Additionally, before launching delivery, the company decided it was best that drivers bypassed the counter and picked up the order at the Pizza Portal—a method that decreases wait times for customers and simplifies throughput for franchisees.
“These are competitive advantages we feel our operators have over our competitors in terms of an operating system,” Gleich says. “And then we wouldn’t do it just for that alone. They’re easier for consumer access. And that’s really what drives most of our decisions.”
Little Caesars ensures it has the proper human capital to handle volume growth by hiring thousands of workers at various levels, such as hourly employees, assistant managers, managers, and manager trainees. The brand is also hiring warehouse workers at distribution centers and drivers with commercial driver’s licenses.
Gleich says onboarding new employees isn’t dramatically different during the pandemic, except there is social distancing within stores and everyone is wearing masks. Little Caesar’s parent, Ilitch Holdings—which also owns the Detroit Red Wings and Detroit Tigers—built a mask plant to ensure workers have adequate supplies.
“So, really, the modification in our training is just to make sure it’s COVID approved in a sense—as safe as we can do it,” Gleich says. “But it’s still pretty traditional at the end of the day. You have to train someone on exactly where to put the pepperoni on and how far out to spread the sauce—those types of things.”
In terms of menu news, Little Caesars did manage to release Stuffed Crazy Bread, the Pepperoni Cheeser! Cheeser!, and Slice-N-Stix, which combines four pizza slices with eight cheese bread sticks.
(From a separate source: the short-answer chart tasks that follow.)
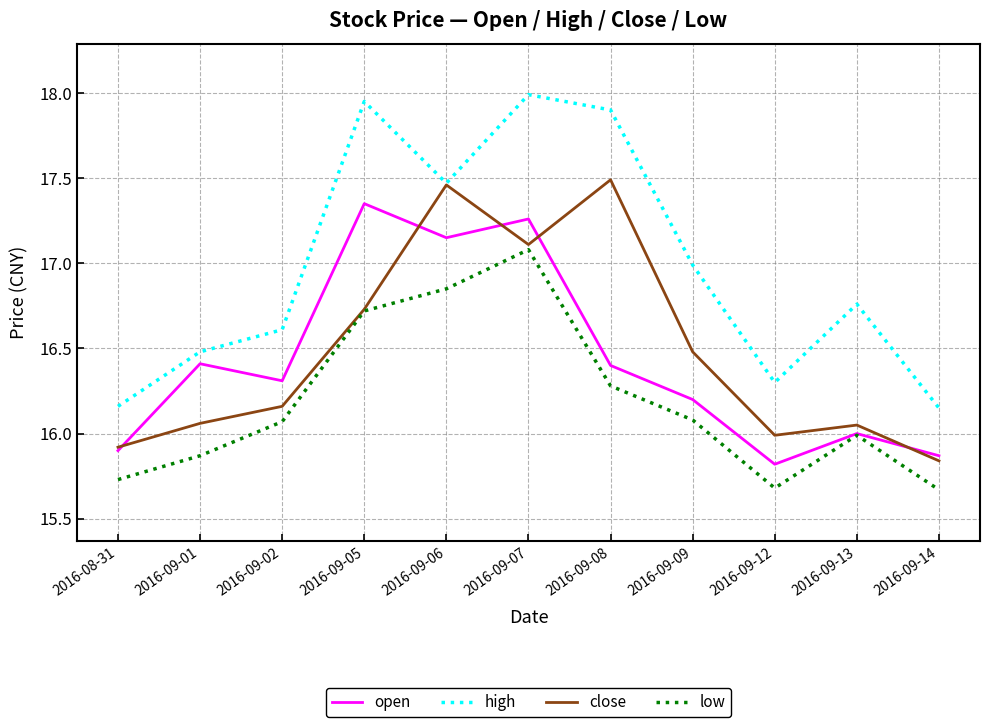

What is the total value across all series at 2016-09-09?

65.8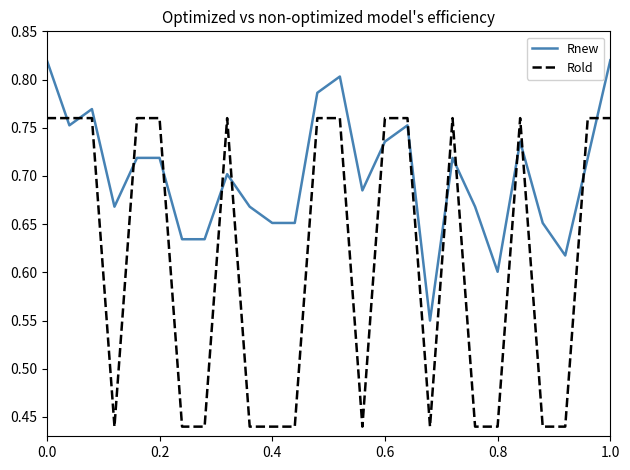

What is the difference between the maximum and minimum values in the Rnew series?

0.3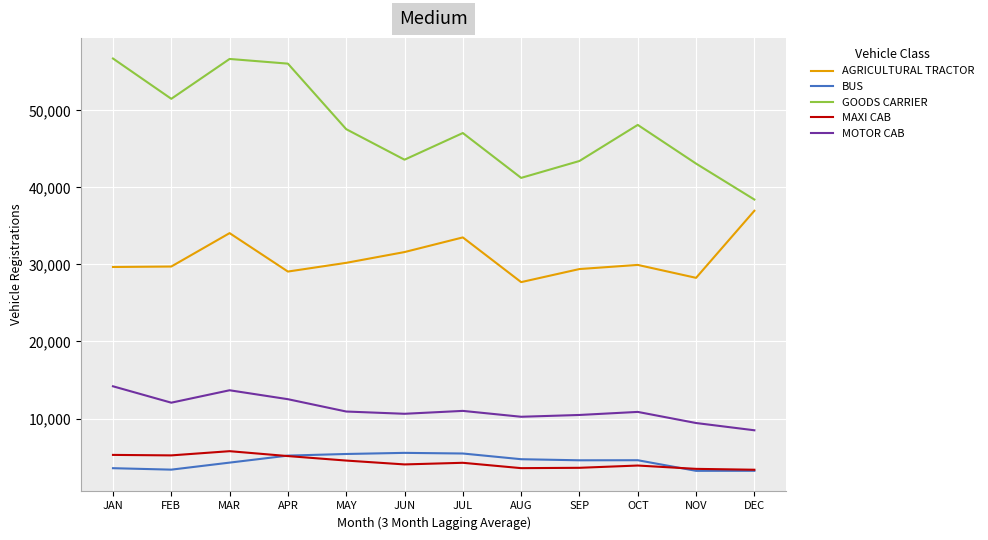

The GOODS CARRIER series shows 16264 at JAN. True or false?

False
The promotional calendar is built six to nine months out, but the cadence of product news was disrupted when COVID hit. Gleich says that at the time, Little Caesars chose to focus its marketing efforts on health and safety standards.
For about six to eight weeks, the brand ran commercials showing how it cooked pizzas, sealed boxes, and utilized the contactless Pizza Portal. Gleich notes this messaging not only put loyal customers at ease, but also built trust with new guests.
The executive says the current actions of operators will determine whether new customers will carry into a post-COVID world once more dining rooms open and the market re-saturates.
“It’s critically important now, not later, to take care of them and make sure they have a great experience with us,” Gleich says. “So a lot of our messaging to our operators is reinforcing that how we treat these customers certainly is going to impact long-term. We’re going to get a fair amount of carryout customers that are staying away. … There still is, I think, in the category certainly some people’s behavior is to eat more in-house versus venturing out to pick up food. … We’re expecting a bump next year when carryout customers will either go back to eating, picking up food or increasing the frequency in which they pick up food.”
Because of the bolstered sales, Little Caesars fully expects to reach more customers around the world as it continues to build its pipeline. Gleich says the company has beefed up its development teams recently, both domestically and internationally. In August, the brand opened its first stores in Colombia, after debuting in Spain, India, and Barbados in 2019.
Interest from investors has only surged during the COVID pandemic. And according to Gleich, a greater reach means more opportunities to convert consumers into lifelong fans.
“Our observations are, we’re very social people,” Gleich says. “This is no matter where in the world we have stores. People tend to like to eat out. They love the convenience of Little Caesars. Our expectation is that we see no reason why their behavior wouldn’t come back to pre-pandemic levels once the vaccine is out. We’re seeing recovery even before the vaccine. So we’re highly optimistic.”